In the present study, the overall success rate was 47.6% at 12 months, but only complex anal fistulas were included. The main problem in treating anal fistula is the high risk of recurrence and it is not clear whether this is due to a failure of internal orifice closure or a failure of fistula track healing. For this reason, we acted on both factors. The internal opening was closed with a double layer of sutures, and fistula track was at first treated with fistulectomy including the external sphincter. Moreover, the external opening was closed to prevent extrusion of material. As proposed by Sileri et al. [16], a draining seton was then positioned and maintained for 6–8 weeks in order to drain residual septic material and to make the fistula track fibrotic and regular. In a second step, the fistula track was closed with Permacol™ paste. Some authors have hypothesized that fistulectomy and draining seton are not strictly necessary in the presence of a regular and chronic fistula track. However, this assumption should be clearly demonstrated in further studies even if Stamos et al. [32] have already reported that in patients treated with plug implantation without previous use of a draining seton the healing rate (73%) is significantly higher than in patients treated with a draining seton before plug implantation (43%). The study exclusion criteria included an active infection, a fistula with multiple tracks and Crohn’s disease. A partial and early leakage of the biomaterial occurred in one patient (4.8%) who experienced fistula recurrence within 3 months after surgery. It confirmed that the early extrusion of the paste is one of the causes of fistula recurrence as shown by Sileri et al. [16]. In their study, extrusion was observed in six patients (25%) and all of them experienced recurrence. In the present study, no intraoperative complications occurred and no patient experienced severe pain during the first week. Moreover, there was no significant correlation between fistula tract length and fistula healing.

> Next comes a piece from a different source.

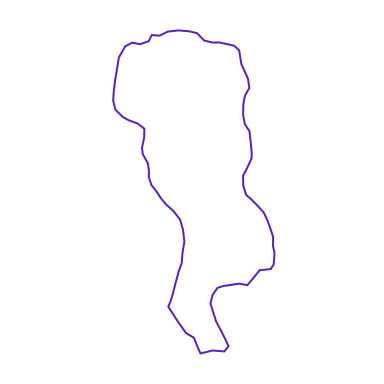 Sygkrasi, Cyprus (Mercator projection), rotated 187°
{"feature_id": "46923920B94821377513364", "entity_name": "Sygkrasi", "entity_type": "district", "adm_level": 2, "iso_a3": "CYP", "parent_name": "Cyprus", "parent_adm1": "", "projection": "mercator", "projection_center": [33.851, 35.292], "detail": "fine", "context": "isolated", "style": "outline", "palette": "violet", "viewbox_px": 384, "rotation_deg": 187, "n_neighbors": 0, "source": "geoboundaries", "source_scale": "gbopen_adm2", "svg_char_len": 1239}
<svg xmlns="http://www.w3.org/2000/svg" viewBox="0 0 384 384"><g transform="rotate(187 192 192)"><path d="M163.9,32.8L152.2,37.2L140.4,37.7L137.0,43.6L144.3,55.0L152.2,66.4L156.1,74.7L160.1,83.6L159.1,92.0L155.1,99.9L149.7,102.4L134.0,106.8L125.7,106.3L121.2,113.2L115.3,122.6L104.5,125.1L102.1,130.0L102.6,141.4L105.0,148.3L106.0,157.2L109.4,164.6L113.4,172.5L118.3,180.4L125.2,186.3L132.0,191.7L137.9,195.7L141.9,204.6L143.3,214.4L140.4,221.9L137.0,232.7L137.4,237.6L139.9,249.0L142.4,259.4L147.8,265.8L150.7,274.7L151.7,285.5L151.2,293.9L147.8,302.3L150.2,311.2L158.6,325.0L162.5,338.4L167.9,342.3L183.2,343.8L189.5,342.8L198.4,343.8L206.3,350.2L214.1,351.2L225.4,350.7L235.7,348.2L243.1,343.3L251.0,342.8L253.4,336.4L261.3,332.4L269.6,332.9L276.0,328.5L281.0,316.6L281.4,304.8L281.9,293.9L281.9,281.6L281.4,273.2L278.0,264.3L269.6,257.9L263.3,255.4L254.4,253.4L247.0,249.0L246.1,240.1L247.0,229.7L245.6,223.8L239.2,214.9L237.2,207.0L236.7,201.6L233.3,194.2L226.9,187.8L222.5,182.4L216.1,176.4L207.7,170.5L200.4,163.1L196.4,153.7L193.5,141.9L194.0,130.5L193.5,120.2L195.4,112.3L197.4,98.4L198.4,90.0L199.9,81.2L201.5,75.2L190.0,61.4L180.8,51.3L172.3,47.5L168.5,40.5L163.9,32.8Z" fill="none" stroke="#5b21b6" stroke-width="2"/></g></svg>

As expected, no significant differences were observed in FISI scores before and after surgery, confirming that Permacol™ paste injection did not have negative impact on function. The treatment apparently does not compromise normal continence like the other surgical sphincter-saving techniques that use injection of biomaterials [16, 32]. In particular, it has been reported that the lower incidence of continence disorders with Permacol™ paste than with the advancement flap technique [33] is due to the making of a smaller flap with a side-to-side suture after a lateral mucosal dissection.

Conclusions

Our results do not suggest that the use of Permacol™ paste is superior to other sphincter-saving methods for the treatment of complex fistulas. To date, very few studies have been conducted on the role of Permacol™ paste in the treatment of anal fistula, and more are needed to establish which patients are ideal candidates for Permacol™ paste injection and to explain treatment failures.